Social isolation: Having few social contacts or interactions.
Loneliness: Feeling emotionally alone, even when around others.
Both harm physical, mental, and emotional health.
What are common causes of social isolation in older adults?
Loss of spouse/friends, mobility or hearing loss, chronic illness, retirement, transport barriers, relocation to care, and cultural/language barriers.
What are the physical health risks of social isolation?
Sedentary lifestyle and poor nutrition → increased heart disease, stroke, frailty, and falls.
What are the mental health risks of social isolation?
Depression, anxiety, hopelessness, and increased risk of dementia.
What are the cognitive and functional effects of social isolation?
Cognitive: Less stimulation → faster memory/thinking decline.
Functional: ↓ motivation, mobility, and self-care → loss of independence.
How does social isolation affect mortality and quality of life?
Isolation risk is comparable to smoking or obesity.
Leads to lower purpose, disengagement, and poor wellbeing.
What can nurses or fitness professionals do to reduce social isolation?
Encourage social and family activities.
Identify isolation early and refer to community supports.
Build connection through communication and group programs (e.g., walking clubs, group exercise).
What are common psychological challenges older adults face?
Adjustment to loss (retirement, bereavement, declining health), depression/anxiety, and identity loss.
How can older adults maintain mental wellbeing?
By maintaining hobbies, autonomy, and purpose — many gain emotional resilience and wisdom with age.
What does the Disengagement Theory suggest, and is it supported today?
It suggests natural withdrawal from social roles with age.
Considered outdated — not all benefit from disengagement.
What is the Activity Theory of ageing?
Staying active and socially engaged leads to life satisfaction and supports healthy ageing.
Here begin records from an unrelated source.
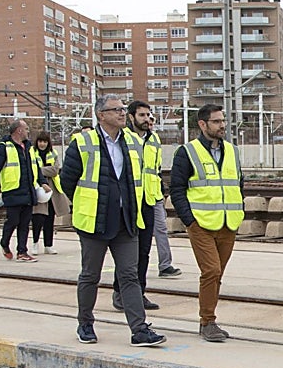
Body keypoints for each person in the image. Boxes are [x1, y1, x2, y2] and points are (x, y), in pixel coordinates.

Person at [60, 94, 164, 347]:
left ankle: (139, 329)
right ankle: (85, 323)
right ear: (101, 115)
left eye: (122, 109)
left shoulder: (132, 141)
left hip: (126, 219)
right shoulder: (82, 142)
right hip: (94, 220)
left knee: (129, 275)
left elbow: (136, 177)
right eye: (115, 109)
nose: (121, 113)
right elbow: (68, 181)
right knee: (90, 275)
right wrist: (89, 202)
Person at [169, 103, 243, 343]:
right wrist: (189, 221)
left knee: (217, 274)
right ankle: (207, 321)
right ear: (202, 124)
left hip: (228, 224)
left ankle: (209, 319)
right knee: (211, 270)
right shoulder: (187, 152)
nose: (222, 126)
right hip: (201, 224)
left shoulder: (232, 151)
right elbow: (176, 189)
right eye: (216, 122)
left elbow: (238, 184)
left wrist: (238, 212)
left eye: (223, 121)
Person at [111, 100, 161, 312]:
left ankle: (139, 292)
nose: (147, 119)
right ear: (131, 117)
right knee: (127, 253)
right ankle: (120, 292)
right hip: (130, 202)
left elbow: (154, 170)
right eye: (141, 115)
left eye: (148, 115)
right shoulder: (124, 139)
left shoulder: (153, 139)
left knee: (144, 251)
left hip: (148, 200)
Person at [0, 119, 47, 262]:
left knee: (25, 223)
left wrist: (42, 182)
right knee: (13, 220)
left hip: (28, 190)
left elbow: (36, 168)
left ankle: (22, 252)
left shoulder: (29, 147)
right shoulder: (4, 147)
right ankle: (4, 242)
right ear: (19, 130)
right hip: (12, 190)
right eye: (26, 129)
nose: (28, 131)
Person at [31, 131, 64, 254]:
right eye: (40, 141)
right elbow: (31, 169)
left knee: (50, 218)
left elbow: (55, 170)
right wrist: (45, 171)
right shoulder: (32, 153)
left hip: (52, 190)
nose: (42, 144)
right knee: (38, 218)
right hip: (38, 188)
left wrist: (40, 170)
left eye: (44, 141)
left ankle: (48, 245)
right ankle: (35, 244)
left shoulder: (53, 153)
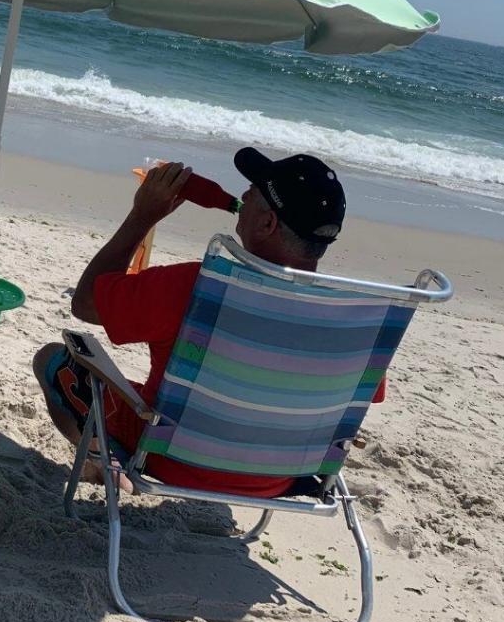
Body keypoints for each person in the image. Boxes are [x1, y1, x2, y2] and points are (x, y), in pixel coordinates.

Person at [34, 150, 352, 498]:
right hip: (282, 476)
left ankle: (103, 462)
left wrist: (142, 217)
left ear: (267, 223)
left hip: (171, 459)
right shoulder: (348, 319)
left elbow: (85, 303)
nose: (243, 196)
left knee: (52, 359)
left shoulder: (198, 289)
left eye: (253, 192)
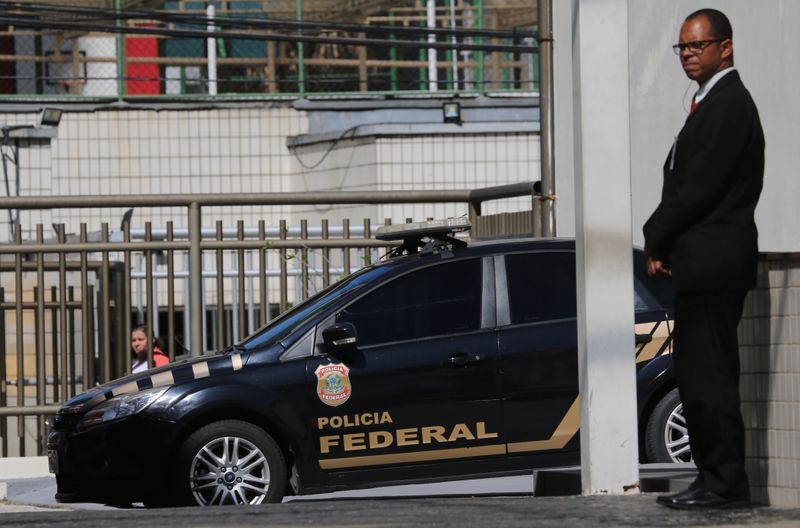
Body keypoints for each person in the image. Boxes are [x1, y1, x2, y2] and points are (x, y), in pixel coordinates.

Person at [643, 8, 764, 510]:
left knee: (709, 378)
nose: (688, 55)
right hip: (701, 264)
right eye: (683, 48)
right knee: (696, 378)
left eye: (698, 45)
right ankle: (711, 477)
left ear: (725, 47)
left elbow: (696, 189)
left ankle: (723, 484)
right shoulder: (706, 102)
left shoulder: (730, 104)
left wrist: (655, 237)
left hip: (715, 264)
What is the Continuity Theory of ageing?
Maintaining familiar roles, habits, and routines preserves identity and supports wellbeing.
What is the Socioemotional Selectivity Theory?
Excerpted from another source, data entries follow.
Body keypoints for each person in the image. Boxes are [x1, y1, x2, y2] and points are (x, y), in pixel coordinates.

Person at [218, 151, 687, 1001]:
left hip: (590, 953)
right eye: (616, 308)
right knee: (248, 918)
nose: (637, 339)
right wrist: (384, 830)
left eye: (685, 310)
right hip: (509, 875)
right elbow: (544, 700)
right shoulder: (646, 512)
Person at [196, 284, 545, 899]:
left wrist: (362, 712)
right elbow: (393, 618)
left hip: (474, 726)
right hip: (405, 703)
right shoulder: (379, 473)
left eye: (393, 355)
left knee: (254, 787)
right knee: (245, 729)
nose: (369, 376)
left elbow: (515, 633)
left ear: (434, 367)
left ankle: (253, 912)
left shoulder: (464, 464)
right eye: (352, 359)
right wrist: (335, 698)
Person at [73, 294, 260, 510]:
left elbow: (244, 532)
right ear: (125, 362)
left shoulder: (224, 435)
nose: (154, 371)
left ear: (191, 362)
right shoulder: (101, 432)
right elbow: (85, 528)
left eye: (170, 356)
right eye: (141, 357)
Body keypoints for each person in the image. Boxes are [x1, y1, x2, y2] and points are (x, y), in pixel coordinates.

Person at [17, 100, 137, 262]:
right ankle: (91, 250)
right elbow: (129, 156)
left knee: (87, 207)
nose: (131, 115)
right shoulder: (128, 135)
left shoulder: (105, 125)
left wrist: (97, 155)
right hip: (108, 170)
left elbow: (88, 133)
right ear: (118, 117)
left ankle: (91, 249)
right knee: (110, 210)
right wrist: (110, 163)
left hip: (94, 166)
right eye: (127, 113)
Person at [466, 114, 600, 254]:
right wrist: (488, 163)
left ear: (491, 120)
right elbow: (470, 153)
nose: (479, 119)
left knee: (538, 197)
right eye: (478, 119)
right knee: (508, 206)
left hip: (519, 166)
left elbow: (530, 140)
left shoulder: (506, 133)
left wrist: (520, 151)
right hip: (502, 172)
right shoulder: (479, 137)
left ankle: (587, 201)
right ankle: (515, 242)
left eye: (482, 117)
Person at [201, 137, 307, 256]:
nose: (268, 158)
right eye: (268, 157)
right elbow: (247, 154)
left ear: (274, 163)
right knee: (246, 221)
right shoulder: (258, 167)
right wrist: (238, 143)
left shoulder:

Older adults prefer fewer but more meaningful relationships — quality over quantity.
What is the key psychological takeaway for healthy ageing?
Healthy ageing thrives on connection, purpose, and autonomy — support involvement and self-determination.
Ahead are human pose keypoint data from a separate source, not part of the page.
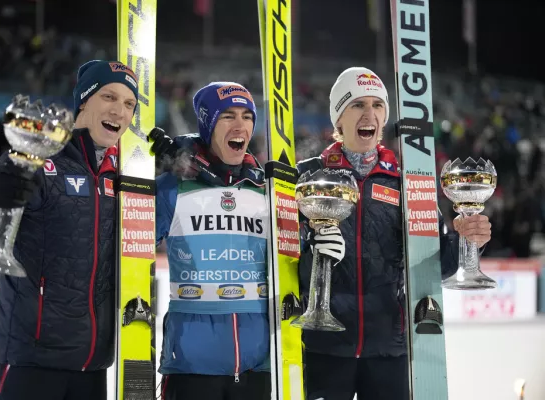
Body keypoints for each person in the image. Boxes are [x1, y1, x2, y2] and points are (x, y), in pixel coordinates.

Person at [296, 67, 493, 400]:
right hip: (322, 346)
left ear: (384, 118)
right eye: (357, 105)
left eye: (377, 105)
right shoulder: (308, 177)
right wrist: (306, 243)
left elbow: (438, 266)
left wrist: (466, 240)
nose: (369, 113)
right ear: (338, 120)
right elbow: (283, 255)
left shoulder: (407, 183)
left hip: (388, 349)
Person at [0, 60, 139, 400]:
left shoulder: (125, 175)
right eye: (109, 97)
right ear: (84, 101)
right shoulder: (37, 157)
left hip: (92, 367)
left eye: (129, 104)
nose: (119, 111)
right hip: (31, 363)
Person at [148, 82, 271, 400]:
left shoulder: (268, 191)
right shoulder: (172, 187)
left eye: (247, 116)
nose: (240, 125)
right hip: (192, 364)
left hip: (259, 365)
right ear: (208, 124)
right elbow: (131, 244)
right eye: (228, 115)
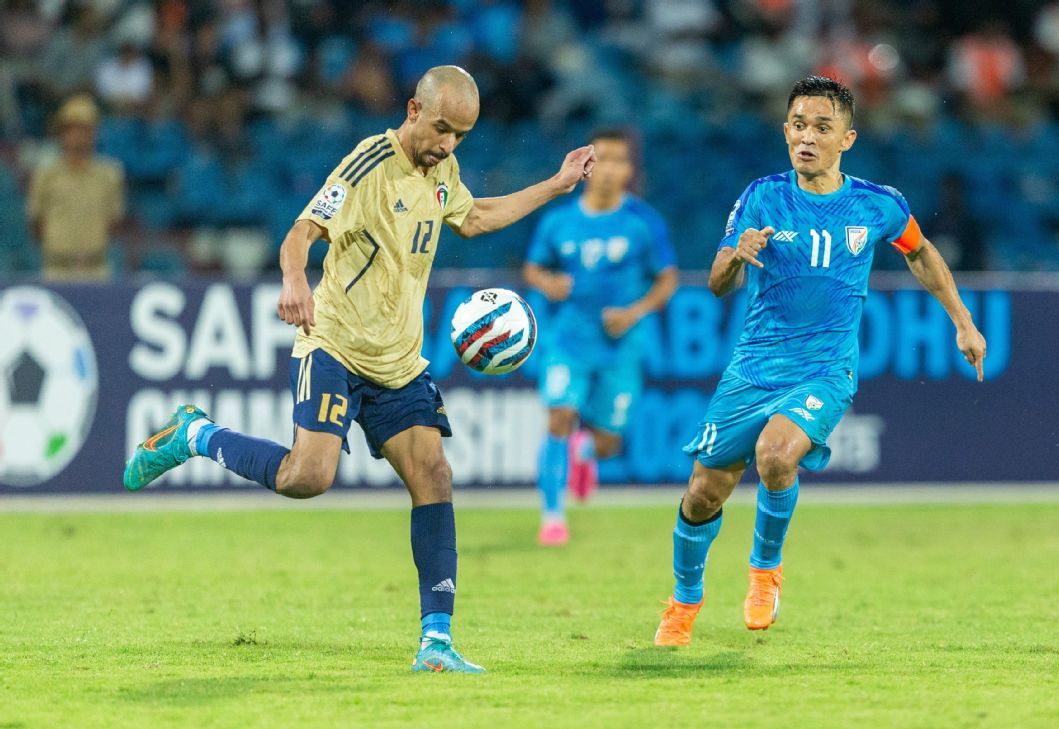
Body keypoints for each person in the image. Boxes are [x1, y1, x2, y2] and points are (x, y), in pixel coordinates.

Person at [122, 66, 596, 674]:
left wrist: (556, 185)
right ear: (414, 110)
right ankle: (195, 434)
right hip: (336, 346)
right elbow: (301, 232)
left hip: (399, 361)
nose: (449, 145)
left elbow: (475, 219)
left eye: (462, 136)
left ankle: (436, 641)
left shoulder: (441, 169)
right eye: (443, 129)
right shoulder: (367, 162)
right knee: (306, 477)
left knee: (434, 475)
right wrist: (295, 277)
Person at [653, 76, 987, 647]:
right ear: (786, 132)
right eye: (799, 126)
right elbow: (715, 284)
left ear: (847, 139)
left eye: (821, 128)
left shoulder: (877, 205)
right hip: (753, 368)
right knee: (703, 492)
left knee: (776, 453)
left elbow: (922, 252)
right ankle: (684, 603)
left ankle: (764, 572)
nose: (807, 138)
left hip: (825, 369)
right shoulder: (761, 196)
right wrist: (738, 253)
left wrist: (962, 320)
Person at [523, 129, 679, 546]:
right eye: (602, 159)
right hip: (568, 341)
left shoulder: (644, 222)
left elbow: (667, 280)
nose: (610, 169)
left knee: (608, 443)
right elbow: (534, 268)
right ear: (587, 166)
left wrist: (635, 312)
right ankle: (552, 517)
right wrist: (547, 282)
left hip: (619, 349)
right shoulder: (558, 221)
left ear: (629, 169)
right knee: (558, 416)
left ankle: (586, 451)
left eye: (619, 160)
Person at [26, 95, 124, 281]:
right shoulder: (46, 173)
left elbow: (114, 223)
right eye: (71, 129)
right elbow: (36, 222)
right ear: (61, 133)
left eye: (85, 129)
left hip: (96, 270)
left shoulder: (110, 174)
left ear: (95, 133)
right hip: (56, 270)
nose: (78, 135)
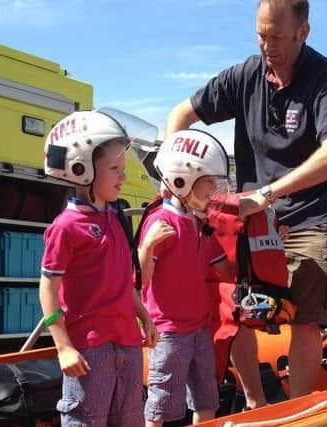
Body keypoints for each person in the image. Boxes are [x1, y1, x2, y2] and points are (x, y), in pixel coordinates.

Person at [166, 0, 327, 401]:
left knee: (304, 314)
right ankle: (255, 401)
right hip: (252, 218)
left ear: (303, 32)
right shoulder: (245, 75)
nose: (267, 45)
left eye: (277, 37)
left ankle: (298, 410)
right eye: (260, 35)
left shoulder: (325, 79)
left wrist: (267, 194)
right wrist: (173, 178)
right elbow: (181, 114)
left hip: (310, 215)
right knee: (236, 311)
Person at [39, 109, 159, 426]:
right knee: (86, 420)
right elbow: (47, 288)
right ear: (82, 169)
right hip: (90, 350)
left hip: (128, 344)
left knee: (131, 419)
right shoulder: (66, 226)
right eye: (115, 168)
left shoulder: (115, 218)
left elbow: (122, 283)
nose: (124, 177)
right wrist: (63, 346)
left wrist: (144, 316)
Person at [139, 129, 234, 426]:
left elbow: (227, 269)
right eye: (208, 183)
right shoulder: (160, 223)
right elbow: (140, 279)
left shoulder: (198, 225)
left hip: (199, 328)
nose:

How does culture impact ageing and care?
It shapes beliefs about ageing, family roles, communication, health and spiritual beliefs, and end-of-life preferences.
What are key principles of culturally safe care?
Be aware of your own biases.
Understand the person’s values, beliefs, and traditions.
Involve family where appropriate.
Use interpreters and culturally appropriate communication.
Respect dignity and avoid assumptions.